*** MATERIAL FOR THIS TASK Section Begins ***
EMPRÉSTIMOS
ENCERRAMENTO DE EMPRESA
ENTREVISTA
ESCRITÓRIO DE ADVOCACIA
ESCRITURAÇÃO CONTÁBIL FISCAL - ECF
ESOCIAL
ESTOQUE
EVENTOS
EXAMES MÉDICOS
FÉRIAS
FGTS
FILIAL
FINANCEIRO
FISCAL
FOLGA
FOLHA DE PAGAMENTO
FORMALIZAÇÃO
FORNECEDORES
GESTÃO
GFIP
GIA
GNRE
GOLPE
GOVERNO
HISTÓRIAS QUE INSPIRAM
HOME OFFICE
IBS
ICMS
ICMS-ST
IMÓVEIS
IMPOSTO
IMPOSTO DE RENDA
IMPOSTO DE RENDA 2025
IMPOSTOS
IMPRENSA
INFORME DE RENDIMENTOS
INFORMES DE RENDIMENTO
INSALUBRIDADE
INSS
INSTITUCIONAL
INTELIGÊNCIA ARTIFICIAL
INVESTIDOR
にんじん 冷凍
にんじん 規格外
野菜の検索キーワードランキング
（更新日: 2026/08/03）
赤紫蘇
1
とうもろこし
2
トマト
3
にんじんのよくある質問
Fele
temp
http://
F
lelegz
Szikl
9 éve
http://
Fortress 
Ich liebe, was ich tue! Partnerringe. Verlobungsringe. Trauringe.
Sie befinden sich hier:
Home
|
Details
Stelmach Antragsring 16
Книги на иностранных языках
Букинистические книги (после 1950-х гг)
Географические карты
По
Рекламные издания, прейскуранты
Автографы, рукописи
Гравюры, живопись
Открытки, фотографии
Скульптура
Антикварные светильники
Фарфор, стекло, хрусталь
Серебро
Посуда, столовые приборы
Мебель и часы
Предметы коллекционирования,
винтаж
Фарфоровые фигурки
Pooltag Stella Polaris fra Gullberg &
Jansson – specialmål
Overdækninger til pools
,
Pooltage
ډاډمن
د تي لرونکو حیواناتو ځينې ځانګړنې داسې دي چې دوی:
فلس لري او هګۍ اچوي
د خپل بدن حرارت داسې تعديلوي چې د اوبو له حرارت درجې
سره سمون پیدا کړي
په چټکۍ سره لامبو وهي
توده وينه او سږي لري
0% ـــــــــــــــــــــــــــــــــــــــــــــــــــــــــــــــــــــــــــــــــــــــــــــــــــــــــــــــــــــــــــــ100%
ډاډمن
*** MATERIAL FOR THIS TASK Section Ends ***
__JOB ITEM__
Output an exact copy of each record.

__SOLUTION TO THE EXERCISE__
EMPRÉSTIMOS
ENCERRAMENTO DE EMPRESA
ENTREVISTA
ESCRITÓRIO DE ADVOCACIA
ESCRITURAÇÃO CONTÁBIL FISCAL - ECF
ESOCIAL
ESTOQUE
EVENTOS
EXAMES MÉDICOS
FÉRIAS
FGTS
FILIAL
FINANCEIRO
FISCAL
FOLGA
FOLHA DE PAGAMENTO
FORMALIZAÇÃO
FORNECEDORES
GESTÃO
GFIP
GIA
GNRE
GOLPE
GOVERNO
HISTÓRIAS QUE INSPIRAM
HOME OFFICE
IBS
ICMS
ICMS-ST
IMÓVEIS
IMPOSTO
IMPOSTO DE RENDA
IMPOSTO DE RENDA 2025
IMPOSTOS
IMPRENSA
INFORME DE RENDIMENTOS
INFORMES DE RENDIMENTO
INSALUBRIDADE
INSS
INSTITUCIONAL
INTELIGÊNCIA ARTIFICIAL
INVESTIDOR
にんじん 冷凍
にんじん 規格外
野菜の検索キーワードランキング
（更新日: 2026/08/03）
赤紫蘇
1
とうもろこし
2
トマト
3
にんじんのよくある質問
Fele
temp
http://
F
lelegz
Szikl
9 éve
http://
Fortress 
Ich liebe, was ich tue! Partnerringe. Verlobungsringe. Trauringe.
Sie befinden sich hier:
Home
|
Details
Stelmach Antragsring 16
Книги на иностранных языках
Букинистические книги (после 1950-х гг)
Географические карты
По
Рекламные издания, прейскуранты
Автографы, рукописи
Гравюры, живопись
Открытки, фотографии
Скульптура
Антикварные светильники
Фарфор, стекло, хрусталь
Серебро
Посуда, столовые приборы
Мебель и часы
Предметы коллекционирования,
винтаж
Фарфоровые фигурки
Pooltag Stella Polaris fra Gullberg &
Jansson – specialmål
Overdækninger til pools
,
Pooltage
ډاډمن
د تي لرونکو حیواناتو ځينې ځانګړنې داسې دي چې دوی:
فلس لري او هګۍ اچوي
د خپل بدن حرارت داسې تعديلوي چې د اوبو له حرارت درجې
سره سمون پیدا کړي
په چټکۍ سره لامبو وهي
توده وينه او سږي لري
0% ـــــــــــــــــــــــــــــــــــــــــــــــــــــــــــــــــــــــــــــــــــــــــــــــــــــــــــــــــــــــــــــ100%
ډاډمن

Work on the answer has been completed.